Murders in the Rue Morgue buries the ledes a little too often. First, it hides it’s Expressionist until we get to Bela Lugosi’s mad scientist lair and then the production design is absurdly Expressionist. There’s eventually a scene with Noble Johnson (who I thought was in white face, but I guess not based on his billing) blocking this little door to keep the cops out and you’re wondering where you are on the Wonka factory tour. It’s at least interesting set design (Herman Rosse, uncredited) and director Florey is much better at showcasing it than any of his actors.
Florey is real bad with the actors.
Like, Lugosi’s definitely better than lead Leon Ames—Ames is actually the second buried lede—but only because Ames is indescribably bad. Though neither of them can really make the “walking with a fashion cane” thing work. I thought Lugosi was going to pull it off after Ames is so awkward with his cane strut, but Lugosi just lifts and carries his cane too.
Anyway. The second buried lede.
So, although I’m not a fan of Poe’s Dupin, I am familiar with the original story and its place in detective fiction history. Somehow I missed third-billed Ames having the Dupin surname—he’s Pierre not C. Auguste—and the first scene at a carnival is all about Lugosi and his pet ape, not about Ames taking out lady friend Sidney Fox. But then Ames heads to the morgue to investigate dead girls and gives his name… seems like it’s going to be more of a straight adaptation. Except Ames isn’t a porto-Sherlock Holmes deductive reasoner… he’s just some horny French dude.
Maybe the best part of the movie—outside the sets—is D'Arcy Corrigan as the disinterested morgue keeper. He seems to understand the movie he’s in better than anyone else.
Also, the original story does not have a mono-browed (but with two different hair textures) villain named “Dr. Mirakle” (Lugosi) who’s out to prove evolution from apes by interbreeding one with a human. Good to know there’s precedent for terrible naming pre-Star Wars but also not.
Worst part of the movie—outside Ames—is when they try to do comedy to kill time. The movie runs barely an hour and there are multiple comedic time fillers. If you’re familiar with the original story, there are certain memorable plot points, so you’re waiting for those set pieces. Except they just keep doing bad comedy.

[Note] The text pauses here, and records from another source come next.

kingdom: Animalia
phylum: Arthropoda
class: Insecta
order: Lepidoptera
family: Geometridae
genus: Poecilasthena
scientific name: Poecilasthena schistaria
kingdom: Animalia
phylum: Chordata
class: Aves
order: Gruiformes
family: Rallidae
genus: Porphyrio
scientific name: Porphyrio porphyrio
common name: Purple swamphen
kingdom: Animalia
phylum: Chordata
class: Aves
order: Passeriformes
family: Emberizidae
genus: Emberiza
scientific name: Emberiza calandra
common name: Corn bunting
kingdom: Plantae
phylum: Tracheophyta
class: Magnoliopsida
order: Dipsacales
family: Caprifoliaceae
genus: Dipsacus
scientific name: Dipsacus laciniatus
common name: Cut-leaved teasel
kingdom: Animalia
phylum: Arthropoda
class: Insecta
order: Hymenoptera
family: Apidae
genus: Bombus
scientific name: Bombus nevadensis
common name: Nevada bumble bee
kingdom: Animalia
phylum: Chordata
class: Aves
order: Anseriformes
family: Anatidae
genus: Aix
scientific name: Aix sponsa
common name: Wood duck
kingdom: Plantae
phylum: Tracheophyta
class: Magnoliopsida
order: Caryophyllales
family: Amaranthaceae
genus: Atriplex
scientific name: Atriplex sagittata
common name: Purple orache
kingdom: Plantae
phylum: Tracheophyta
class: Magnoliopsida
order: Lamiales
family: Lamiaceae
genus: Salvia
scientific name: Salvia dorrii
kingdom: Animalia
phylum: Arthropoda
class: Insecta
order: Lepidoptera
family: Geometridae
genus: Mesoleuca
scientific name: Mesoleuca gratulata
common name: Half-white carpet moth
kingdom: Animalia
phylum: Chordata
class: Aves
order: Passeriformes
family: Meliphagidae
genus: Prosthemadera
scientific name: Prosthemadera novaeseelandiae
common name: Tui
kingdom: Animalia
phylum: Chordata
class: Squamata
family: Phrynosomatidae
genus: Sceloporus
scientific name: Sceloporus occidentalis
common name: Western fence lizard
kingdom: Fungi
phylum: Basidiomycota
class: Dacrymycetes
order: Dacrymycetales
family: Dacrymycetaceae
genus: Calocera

Like Bert Roach. He technically maybe be the original story’s unnamed narrator (Watson to Holmes) but doesn’t actually participate in anything interesting, just whines about Ames not studying hard enough for school or eating his lunch. Of course, Ames isn’t solely obsessed with his extracurricular morgue studies—he’s always got more than enough time for Fox—he just doesn’t have time for his girl, his studies, and his obsession with drowned women. And doesn’t care when Roach makes him special lunches to help with his resolve.
It’s all fairly dreadful. Roach is bad. He goes away after this weird Pre-Code horny French boy montage where all the couples are at a picnic and they’re all trying to talk their ladies into impropriety. Though that sequence, which has Florey aping (no pun) some Abel Gance Napoleon shots, is the last time there’s anything like character development. Or ambitious shots. Florey doesn’t ask a lot from Karl Freund’s photography in the rest of the film, other than making sure to keep the crosses lighted well. Because there’s apparently a Christian message to the ape not understanding Lugosi didn’t mean he’d get to mate with the girl, just like, have their blood commingle successfully in a beaker.
Yes. I buried the lede. The lede Murders doesn’t bury—it’s about an actual ape out to rape an actual human girl. Pre-Code style. See, Lugosi translates for the ape—who talks in ape—but by the end it’s fairly obvious the ape hasn’t been understanding Lugosi’s hard professional limits.
You feel bad for the real ape they use as the inserts. It’s mostly a not great, pseudo-orangutan costume, but the close-up inserts are this chimp (maybe) yelling or making faces. It’s not an effective device. And even if it somehow did work better, Milton Carruth’s editing is fairly bad on everything so he’d have screwed up the cuts no matter what.
If Murders were a silent, it might actually work out. Carruth’s cutting would still need some work but Lugosi, Ames, and Fox would no doubt be more effective without hearing them delivery their dialogue and Florey certainly seems to be directing a silent.
Sure, you’d lose an impromptu singing scene with Fox but in that case, “wouldn’t suffer through” is the more accurate phrasing.
Murders in the Rue Morgue is a very long sixty-one minutes. It peaks really early and really low. It’s just a fail and not even a messy one. Start to finish, there’s always one thing or another going very wrong.